Characterisation of cuticle mechanical properties: analysing stiffness in layered living systems to understand surface buckling patterns

Abstract

Development of a living organism is a highly regulated process during which biological materials undergo constant change. De novo material synthesis and genetically-regulated changes in mechanical properties of materials are key for organ development. However, few studies have attempted to produce quantitative measurements of the mechanical properties of biological materials during growth. Such quantitative analysis is particularly challenging where the material is layered, and yet layering of materials with different mechanical properties may be essential to morphogenetic pattern formation. This is the case for the Hibiscus trionum flower petal, where buckling of the cuticle on top of the epidermal cell wall forms ridges, producing an iridescent effect. This ridge formation is hypothesised to be due to mechanical instability, which directly depends upon the mechanical properties of the individual layers of cuticle and cell wall. We set out to develop methods to measure the mechanical properties of the surface layers of plant epidermal cells through atomic force microscopy (AFM).
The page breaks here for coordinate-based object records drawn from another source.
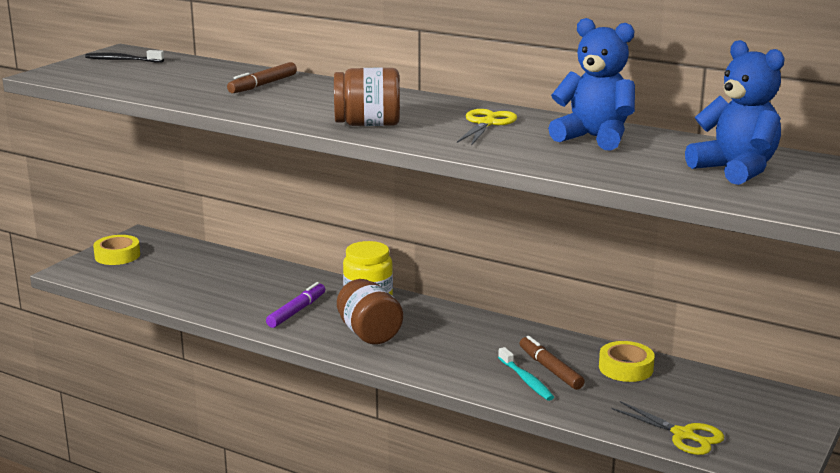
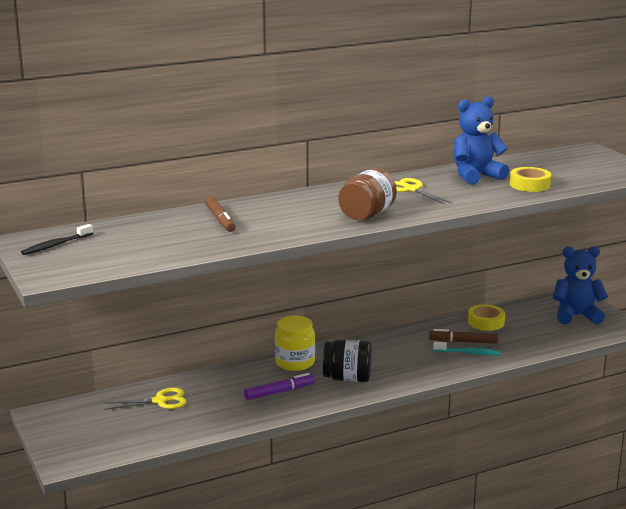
camera: 55 degrees left, 0 degrees up
(117, 255) = (67, 434): yellow tape -> yellow tape (529, 185)
(296, 311) = (279, 392): purple marker -> purple marker turned 90 degrees clockwise
(369, 333) = (347, 378): brown jar -> black jar
(683, 435) = (573, 336): yellow scissors -> yellow scissors (160, 401)
(736, 170) = (568, 167): blue teddy bear -> blue teddy bear (576, 316)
To ensure that our results were reproducible and represented the most appropriate combination of experimental parameters, we used the uniaxial tensile tester for ultrathin films (TUTTUT) to provide independent measurement of cuticle stiffness. We explored mechanical properties of the upper cuticle and lower cuticular layer of the epidermal cell surface across growth stages. In addition to offering technical approaches to explore the stiffness of living layered materials, our findings suggest that temporal changes in biological material properties are key to understanding the development of biological surface patterns.